Monday, September 12, 2011

Balsamic Body Heat


Women of a certain age, like me, have fond memories of the 1981 movie, Body Heat.  Maybe  it's because William Hurt was so uh, cute, at that age.  Or maybe it's because at the end of the movie, his poor pitiful self is in jail and Kathleen Turner is on a beach being all rich and left alone.  How often does it turn out that the girl gets the better deal?  But I digress.  In this movie, he becomes so totally obsessed with her that he loses all sense and acts in ways that are extremely dangerous and contrary to his nature.

If I am William Hurt, figs with gorgonzola and balsamic are my Kathleen Turner.

My haircut guy told me about these a couple of years ago in October.  He said it was too late to get fresh figs, but I was already obsessed before having one taste,  so I left the salon and went immediately in search of figs---and found them at the first place I stopped; see, fate has already intervened here.

He had told me that two to three of these make a lovely appetizer.  That would be one or one-and-a-half figs per serving.  The fresh Black Mission figs come 27 to a box, so one box makes 18 appetizer servings, according to normal people.  Remember how I said William Hurt got about Kathleen Turner?  Well, I fixed half the box (9 servings) and ate them all except for the reasonable few that Lucy nibbled.  Then the next day I did the same thing, only Lucy wasn't home so I ate all 9 of that day's servings myself.  And I knew it was wrong.  Just like William Hurt knew it was wrong to kill Richard Crenna.  But. I. Didn't. Care.

Some of Leslie's good pecans and a glass of wine make the perfect accompaniments.

Figs with Gorgonzola and Balsamic

Cut fresh, ripe figs in half lengthwise.

Use your Pampered Chef Small Scoop (or a spoon) to scoop out just enough fig flesh to make a small indentation.  Put crumbled gorgonzola cheese in the indentation--I stuff as much as I can and kind of let it ooch out the top.

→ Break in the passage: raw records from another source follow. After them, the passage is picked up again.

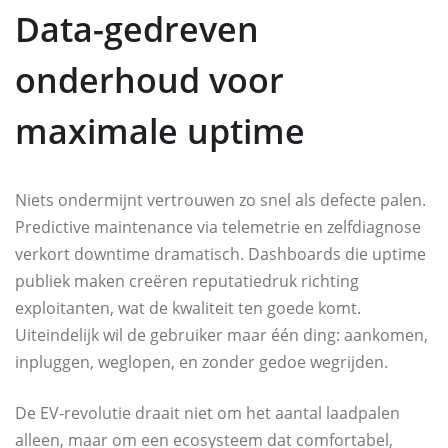
Data-gedreven
onderhoud voor
maximale uptime
Niets ondermijnt vertrouwen zo snel als defecte palen.
Predictive maintenance via telemetrie en zelfdiagnose
verkort downtime dramatisch. Dashboards die uptime
publiek maken creëren reputatiedruk richting
exploitanten, wat de kwaliteit ten goede komt.
Uiteindelijk wil de gebruiker maar één ding: aankomen,
inpluggen, weglopen, en zonder gedoe wegrijden.
De EV-revolutie draait niet om het aantal laadpalen
alleen, maar om een ecosysteem dat comfortabel,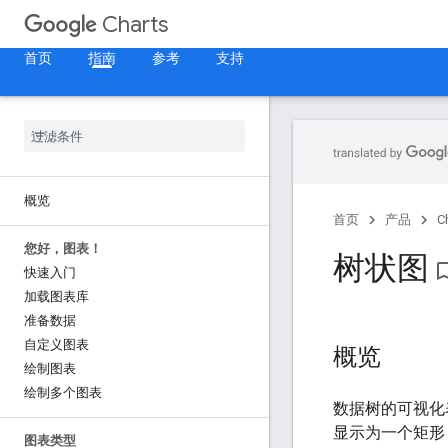
Charts
首页
指南
参考
支持
概览
首页
产品
C
您好，图表！
树状图
bookmark_b
快速入门
加载图表库
准备数据
自定义图表
概览
绘制图表
绘制多个图表
数据树的可视化
显示为一个矩形
图表类型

Put the filled figs on a broiler-safe pan (don't use your P Chef stoneware under the broiler; I use my P Chef metal baking pan) and pop them under the broiler for a couple of minutes, just until the cheese gets nice and melty.  When you take them out of the broiler, splash each with just a teeny-tiny bit of balsamic vinegar.

Fresh figs are in season right now.  Go ahead.  Get all obsessed and Body Heat about these.  You know you want to.